I wasn’t used to such a life and I don’t think anyone is used to that. I had to turn my energy to music. It helped me a lot not to have negative thoughts. I told myself, why not create a song that is danceable, that will make people move more so that people relax, stretch their legs, and have fun while listening to it. The result was my single Zungusha and a beautiful, colourful video which featured Brazilian dancers.

Are you signed to a label?

I launched my own label, Isacco Production, where I produced my first track Zungusha, an Afro-pop track recorded in 2021 featuring the Guinean Lil Saako. I also produced all the eight tracks on my first album On S’amuse.

Tell us more about your upcoming second album.

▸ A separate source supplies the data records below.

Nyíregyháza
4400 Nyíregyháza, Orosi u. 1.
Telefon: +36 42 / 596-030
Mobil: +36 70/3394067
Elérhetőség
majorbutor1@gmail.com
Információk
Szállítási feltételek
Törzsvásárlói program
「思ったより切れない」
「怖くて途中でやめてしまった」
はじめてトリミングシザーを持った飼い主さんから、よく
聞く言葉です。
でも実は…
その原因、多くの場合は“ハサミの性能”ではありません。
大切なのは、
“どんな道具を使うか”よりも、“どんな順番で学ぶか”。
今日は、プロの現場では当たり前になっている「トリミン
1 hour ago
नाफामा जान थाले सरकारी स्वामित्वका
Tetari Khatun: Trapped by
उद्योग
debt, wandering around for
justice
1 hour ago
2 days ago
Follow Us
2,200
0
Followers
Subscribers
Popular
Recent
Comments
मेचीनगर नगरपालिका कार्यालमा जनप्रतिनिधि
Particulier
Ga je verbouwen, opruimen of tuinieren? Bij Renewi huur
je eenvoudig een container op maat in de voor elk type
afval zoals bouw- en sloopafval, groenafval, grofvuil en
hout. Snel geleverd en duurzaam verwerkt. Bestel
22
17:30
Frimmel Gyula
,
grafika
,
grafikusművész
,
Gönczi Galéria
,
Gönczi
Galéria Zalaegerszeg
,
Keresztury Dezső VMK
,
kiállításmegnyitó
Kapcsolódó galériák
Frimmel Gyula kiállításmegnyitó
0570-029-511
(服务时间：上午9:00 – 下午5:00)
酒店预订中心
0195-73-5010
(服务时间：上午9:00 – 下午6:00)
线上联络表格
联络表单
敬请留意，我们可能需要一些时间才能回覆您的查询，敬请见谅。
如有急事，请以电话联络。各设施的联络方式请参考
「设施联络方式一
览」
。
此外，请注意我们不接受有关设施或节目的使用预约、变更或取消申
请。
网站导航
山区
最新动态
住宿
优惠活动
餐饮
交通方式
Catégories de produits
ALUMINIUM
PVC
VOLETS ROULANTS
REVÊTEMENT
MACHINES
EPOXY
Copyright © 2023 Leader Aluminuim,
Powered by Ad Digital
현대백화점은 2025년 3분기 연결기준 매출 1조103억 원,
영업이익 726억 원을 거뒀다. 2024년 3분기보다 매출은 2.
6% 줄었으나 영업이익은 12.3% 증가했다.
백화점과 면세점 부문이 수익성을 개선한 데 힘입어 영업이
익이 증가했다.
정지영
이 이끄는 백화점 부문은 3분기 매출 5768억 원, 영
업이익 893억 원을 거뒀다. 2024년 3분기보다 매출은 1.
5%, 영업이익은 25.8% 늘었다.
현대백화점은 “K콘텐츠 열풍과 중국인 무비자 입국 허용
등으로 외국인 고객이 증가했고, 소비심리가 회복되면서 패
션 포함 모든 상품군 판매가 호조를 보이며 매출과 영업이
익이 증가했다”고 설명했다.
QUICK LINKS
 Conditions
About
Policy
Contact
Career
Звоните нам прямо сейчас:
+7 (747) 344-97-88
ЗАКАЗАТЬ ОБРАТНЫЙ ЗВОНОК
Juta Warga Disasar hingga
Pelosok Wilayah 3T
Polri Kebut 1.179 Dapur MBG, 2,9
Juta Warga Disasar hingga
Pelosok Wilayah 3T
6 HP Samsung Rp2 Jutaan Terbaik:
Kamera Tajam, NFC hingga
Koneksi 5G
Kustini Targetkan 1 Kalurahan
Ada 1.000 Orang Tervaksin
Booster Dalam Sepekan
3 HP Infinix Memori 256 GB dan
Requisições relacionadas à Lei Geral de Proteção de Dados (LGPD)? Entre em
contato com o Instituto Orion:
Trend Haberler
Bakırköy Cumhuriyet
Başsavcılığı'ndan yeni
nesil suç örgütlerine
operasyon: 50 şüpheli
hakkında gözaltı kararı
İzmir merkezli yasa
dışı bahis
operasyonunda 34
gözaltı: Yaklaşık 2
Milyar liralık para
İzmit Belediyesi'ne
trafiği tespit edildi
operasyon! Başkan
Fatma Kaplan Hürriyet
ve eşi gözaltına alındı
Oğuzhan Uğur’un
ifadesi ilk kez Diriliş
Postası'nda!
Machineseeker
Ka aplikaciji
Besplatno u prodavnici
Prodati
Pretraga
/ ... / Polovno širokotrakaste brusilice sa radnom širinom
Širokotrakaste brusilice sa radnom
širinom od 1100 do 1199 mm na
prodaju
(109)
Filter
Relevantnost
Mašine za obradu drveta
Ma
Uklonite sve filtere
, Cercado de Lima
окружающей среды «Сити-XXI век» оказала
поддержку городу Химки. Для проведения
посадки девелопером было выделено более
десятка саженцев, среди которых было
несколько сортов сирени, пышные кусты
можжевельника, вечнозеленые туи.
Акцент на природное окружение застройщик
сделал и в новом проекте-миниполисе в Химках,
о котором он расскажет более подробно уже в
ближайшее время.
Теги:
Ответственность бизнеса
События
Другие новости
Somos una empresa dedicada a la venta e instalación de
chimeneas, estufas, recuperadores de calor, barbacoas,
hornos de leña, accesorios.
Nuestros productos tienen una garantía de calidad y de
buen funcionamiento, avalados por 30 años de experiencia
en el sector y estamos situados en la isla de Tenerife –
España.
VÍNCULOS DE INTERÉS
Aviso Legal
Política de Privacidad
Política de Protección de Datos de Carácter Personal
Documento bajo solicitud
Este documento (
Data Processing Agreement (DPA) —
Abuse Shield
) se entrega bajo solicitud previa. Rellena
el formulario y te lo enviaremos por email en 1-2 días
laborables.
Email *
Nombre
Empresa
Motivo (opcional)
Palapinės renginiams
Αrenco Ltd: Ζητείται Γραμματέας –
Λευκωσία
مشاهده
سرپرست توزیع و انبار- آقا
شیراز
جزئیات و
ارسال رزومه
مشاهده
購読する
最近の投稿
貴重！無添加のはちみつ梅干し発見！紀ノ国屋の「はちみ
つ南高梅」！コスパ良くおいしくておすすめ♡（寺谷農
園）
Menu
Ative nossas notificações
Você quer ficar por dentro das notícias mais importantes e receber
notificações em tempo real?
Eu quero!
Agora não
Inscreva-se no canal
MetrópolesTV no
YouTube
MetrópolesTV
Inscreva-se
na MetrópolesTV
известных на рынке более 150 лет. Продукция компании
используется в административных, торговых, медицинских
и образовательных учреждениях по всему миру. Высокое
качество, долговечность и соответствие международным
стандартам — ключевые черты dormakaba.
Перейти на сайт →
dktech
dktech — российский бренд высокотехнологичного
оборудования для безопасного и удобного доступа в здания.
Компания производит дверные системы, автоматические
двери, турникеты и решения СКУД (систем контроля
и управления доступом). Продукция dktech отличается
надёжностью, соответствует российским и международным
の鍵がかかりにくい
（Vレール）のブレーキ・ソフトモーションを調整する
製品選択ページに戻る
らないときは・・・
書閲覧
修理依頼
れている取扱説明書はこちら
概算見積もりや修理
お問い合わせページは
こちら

It is almost finished. The release is scheduled for the end of this year. There will be surprise collaborations for my fans. I have several concerts lined up as well. On April 6th, 2024, I will be performing at Masquerade Dance Evening in Pierrefitte, France. It is a charity evening organised by the Cameroonian communities and other communities in France. Proceeds from the event will go to Cameroonian children who are battling HIV/AIDS, those abandoned and orphans. Being a refugee I know the struggle and the feeling of being abandoned so if I can do something to help them it will be a great pleasure for me. Later I will also perform in Cameroon with other artistes including Mani Bella.

What do you want to leave as a legacy?

My dream is to be remembered as a music legend. I want my works to inspire the younger generation and make people happy. My work must motivate people to know that everything is possible in life and that nothing is lost when you think your back is against the wall.